The list of valid labels. To allow any label, use an empty list (default).

Default: []

use_structured_outputs boolean

Whether to use structured outputs. It is recommended to enable this if the model supports it.

Default: False

ActionRule

Properties


key string required

Key: 1-250 chars, allowed: a-z A-Z 0-9 _ -

Pattern: ^[a-zA-Z0-9_\-]+$
Max Length: 250

action enum ActionRuleAction required

The action to be applied to samples that match the filter.


Possible ActionRuleAction values

Allowed Values:

  • exclude_from_metrics

filter FilterComparison, FilterMembership, FilterUnary required

The filter that determines which samples the action applies to.

FilterUnary

Properties


op enum FilterUnaryOp required

Possible FilterUnaryOp values

The unary operator to apply.

Allowed Values:

  • exists
  • not_exists
  • is_true
  • is_false

expression string required

An expression encoding what to apply the unary operator to.

Depending on the context, it can refer to different variables:

  • When filtering a dataset: it can refer to column values by name (ex: {{ category }}).
  • When used within a task action: it can refer to the sample, the solver_output or the scores (which is a mapping between scorer keys and their corresponding score values dict).

FilterComparison

Properties


op enum FilterComparisonOp required

Possible FilterComparisonOp values

The comparison operator to apply.

Allowed Values:

  • equals
  • not_equals
  • greater_than
  • less_than
  • greater_or_equal
  • less_or_equal

expression string required

An expression encoding what to compare against the value.

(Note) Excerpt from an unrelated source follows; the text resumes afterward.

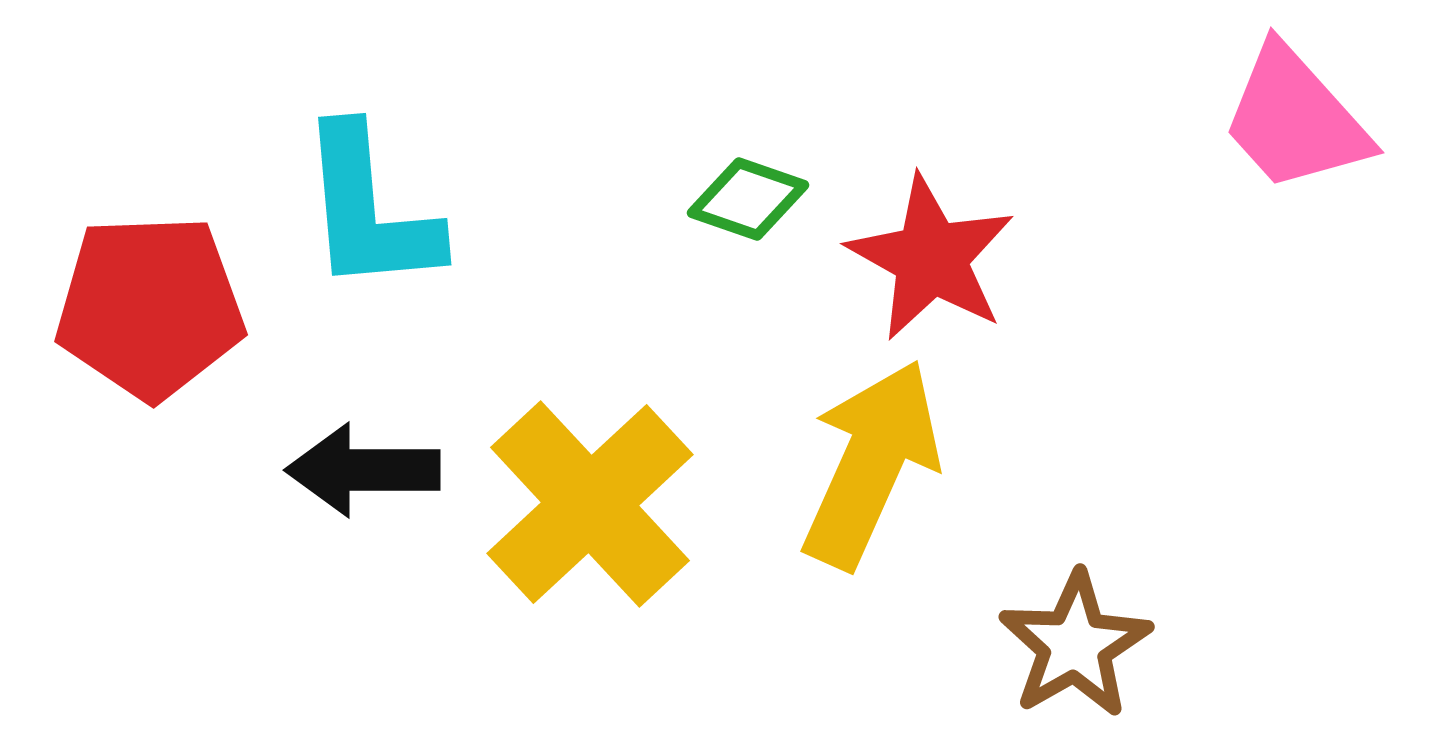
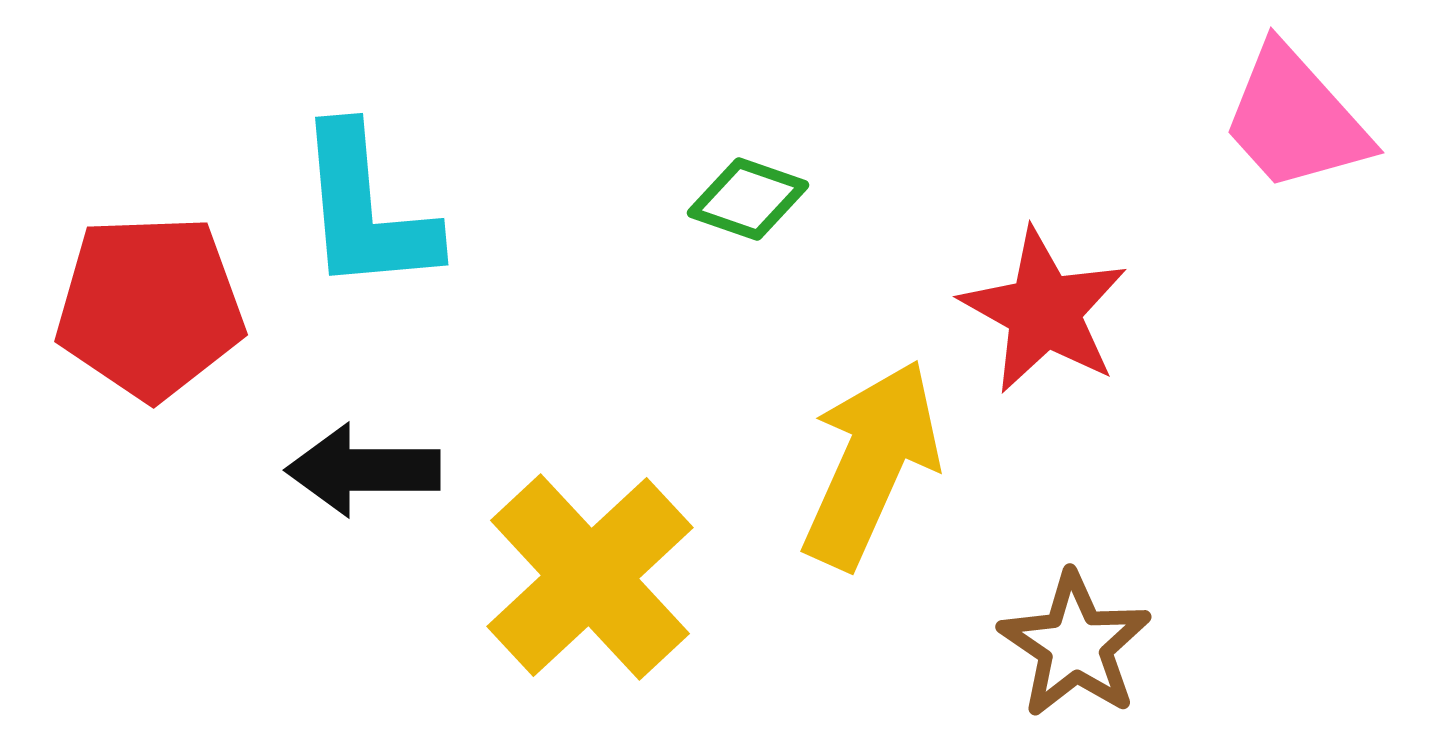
cyan L-shape: moved 3 px left
red star: moved 113 px right, 53 px down
yellow cross: moved 73 px down
brown star: rotated 8 degrees counterclockwise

Depending on the context, it can refer to different variables:

  • When filtering a dataset: it can refer to the sample and use dot or bracket notation to access the columns. If filtering a dataset with column names that are illegal under jinja substitution rules (e.g. containing spaces), use bracket notation to access the column.
  • When used within a task action: it can refer to the sample, the solver_output or the scores (which is a mapping between scorer keys and their corresponding score values dict).

value string, number, integer, boolean required

The value against which the expression is compared.

FilterMembership

Properties


op enum FilterMembershipOp required

Possible FilterMembershipOp values

The membership operator to apply.

Allowed Values:

  • in
  • not_in

expression string required

An expression encoding what to check membership against the values.

Depending on the context, it can refer to different variables:

  • When filtering a dataset: it can refer to column values by name (ex: {{ category }}).
  • When used within a task action: it can refer to the sample, the solver_output or the scores (which is a mapping between scorer keys and their corresponding score values dict).

values array[string, number, boolean] required

The set of values to test membership against.